The Bank of Canada interest rate increases have been top of mind for Canadians across the country. The real estate market started with a boom in 2022; home prices were high, the competition was steep, and interest rates were low. In March, the Bank increased its overnight lending rate for the first time since the start of the pandemic. Since then, rates have increased three more times to its current rate of 2.5%. With another rate increase expected in September, prospective and existing homeowners are wondering whether they should choose a variable or fixed-rate mortgage while interest rates are rising. Here are four tips to help you decide.
A fixed-rate mortgage stays the same throughout the entire term of your loan but means less purchasing power for buyers if payments are higher. The length of these contracts can vary, from a few months to a decade, but they are often three or five-year terms. They generally have higher rates than variable-rate mortgages, but can be a great option if you are able to lock in at a low-interest rate, or if you’d rather budget for consistent payments regardless of how the market changes.
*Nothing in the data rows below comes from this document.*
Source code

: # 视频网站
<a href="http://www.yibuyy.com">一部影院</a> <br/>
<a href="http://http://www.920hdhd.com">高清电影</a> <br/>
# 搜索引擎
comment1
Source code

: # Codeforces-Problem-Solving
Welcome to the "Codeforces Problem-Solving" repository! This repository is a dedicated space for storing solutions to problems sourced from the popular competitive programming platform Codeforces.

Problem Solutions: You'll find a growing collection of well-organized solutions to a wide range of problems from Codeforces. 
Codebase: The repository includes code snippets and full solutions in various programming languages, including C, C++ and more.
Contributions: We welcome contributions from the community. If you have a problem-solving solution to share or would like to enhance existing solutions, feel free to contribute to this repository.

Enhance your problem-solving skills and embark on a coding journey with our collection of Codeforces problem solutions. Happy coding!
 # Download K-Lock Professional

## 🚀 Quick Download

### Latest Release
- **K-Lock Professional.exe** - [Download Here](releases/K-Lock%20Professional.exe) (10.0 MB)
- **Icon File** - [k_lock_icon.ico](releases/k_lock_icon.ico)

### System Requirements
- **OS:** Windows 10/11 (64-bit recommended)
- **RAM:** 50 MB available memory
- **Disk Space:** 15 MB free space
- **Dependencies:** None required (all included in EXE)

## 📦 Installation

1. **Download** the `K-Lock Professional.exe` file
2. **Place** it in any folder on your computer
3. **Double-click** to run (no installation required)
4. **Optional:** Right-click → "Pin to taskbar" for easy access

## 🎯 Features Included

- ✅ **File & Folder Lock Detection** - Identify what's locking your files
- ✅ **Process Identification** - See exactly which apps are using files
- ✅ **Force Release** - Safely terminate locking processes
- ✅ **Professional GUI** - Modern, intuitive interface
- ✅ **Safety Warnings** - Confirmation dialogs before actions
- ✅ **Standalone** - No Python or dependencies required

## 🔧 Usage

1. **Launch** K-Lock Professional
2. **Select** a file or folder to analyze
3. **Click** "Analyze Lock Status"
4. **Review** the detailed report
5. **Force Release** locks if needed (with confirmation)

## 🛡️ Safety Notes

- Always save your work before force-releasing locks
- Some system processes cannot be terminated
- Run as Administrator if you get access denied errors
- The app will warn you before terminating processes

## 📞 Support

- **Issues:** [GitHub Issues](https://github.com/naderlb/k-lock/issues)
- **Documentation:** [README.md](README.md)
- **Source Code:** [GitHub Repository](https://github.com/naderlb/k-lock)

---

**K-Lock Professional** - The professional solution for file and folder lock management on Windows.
The interest rate of a variable-rate mortgage will change as the prime rate of your financial institution changes. These rates vary according to the key interest rate issued by the Bank of Canada. This is a good option if interest rates are low or expected to drop, and you have some flexibility in your household income to shoulder changes in monthly payments throughout your mortgage term. Variable rates tend to be slightly lower than fixed rates because they are inherently less risky for lenders.
A capped variable rate is also an option, which means your payments will never exceed a certain threshold, but there is usually an additional premium that comes along with this.
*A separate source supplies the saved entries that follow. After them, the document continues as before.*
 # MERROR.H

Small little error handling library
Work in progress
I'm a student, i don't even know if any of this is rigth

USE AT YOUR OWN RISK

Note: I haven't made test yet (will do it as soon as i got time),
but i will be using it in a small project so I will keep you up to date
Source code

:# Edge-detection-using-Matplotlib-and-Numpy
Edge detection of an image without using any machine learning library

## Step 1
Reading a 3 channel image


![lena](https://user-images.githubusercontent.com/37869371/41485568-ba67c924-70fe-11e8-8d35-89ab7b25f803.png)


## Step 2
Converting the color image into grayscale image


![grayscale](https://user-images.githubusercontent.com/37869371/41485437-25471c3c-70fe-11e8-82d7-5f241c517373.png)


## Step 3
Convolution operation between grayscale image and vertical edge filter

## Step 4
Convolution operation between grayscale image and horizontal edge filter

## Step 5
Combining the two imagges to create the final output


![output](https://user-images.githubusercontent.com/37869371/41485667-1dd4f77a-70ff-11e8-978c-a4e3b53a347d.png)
Generally speaking, variable-rate mortgages have proven to be less expensive over time than fixed-rate mortgages, but significant increases in the prime rate will increase the amount you have to pay. Fixed-rate offers more stability but if there’s a significant difference between the two types of mortgages, it may not be worth paying the premium.
Four Tips to Help You Decide Between a Variable or Fixed-Rate Mortgage
1. Determine if you’re planning to stay in the home long term
If you’re not planning to stay in your home for the entirety of your mortgage term, or perhaps are planning to live in it for a few years and then rent it out, there could be a penalty for breaking a fixed-rate mortgage. The penalty is calculated using the Interest Rate Differential (IRD), where your lender uses two interest rates to calculate the interest fees left to pay on your current term for both rates. The difference is the amount owing when breaking a fixed-rate mortgage.
With a variable-rate mortgage, homeowners have the option to break their mortgage at any point. There may still be pre-payment penalties, but they are usually much lower than the IRD penalty that those with fixed mortgages may face.
2. Understand your financial situation
Before committing to any type of mortgage, it’s important to analyze your household financial situation. This is the time to consider your job history and whether your current role is long-term and stable, or if you may need to enter the job market in the future. It’s also important to look at your monthly expenses and determine whether you have a financial cushion that allows for some wiggle room in monthly payments, especially if they go up.
3. Shop around to get the best rate
Shop around to learn what options are available to you for both types of mortgages so you can compare them accurately. There are many websites available that compare available mortgage rates, and you can also use a mortgage broker or shop around with different lenders to learn about all the rates available to you. Keep in mind that a mortgage application counts as a “hard hit” on your credit and may cause it to dip by ten or so points. Some experts recommend applying to no more than four mortgages in a short period of time.
4. Leverage expert advice
If you have a financial planner, a mortgage broker, or a trusted real estate agent, they will all have a wealth of information that can help you determine which option is right for you. You can often set up a call or in-person meeting for free to discuss your options and goals.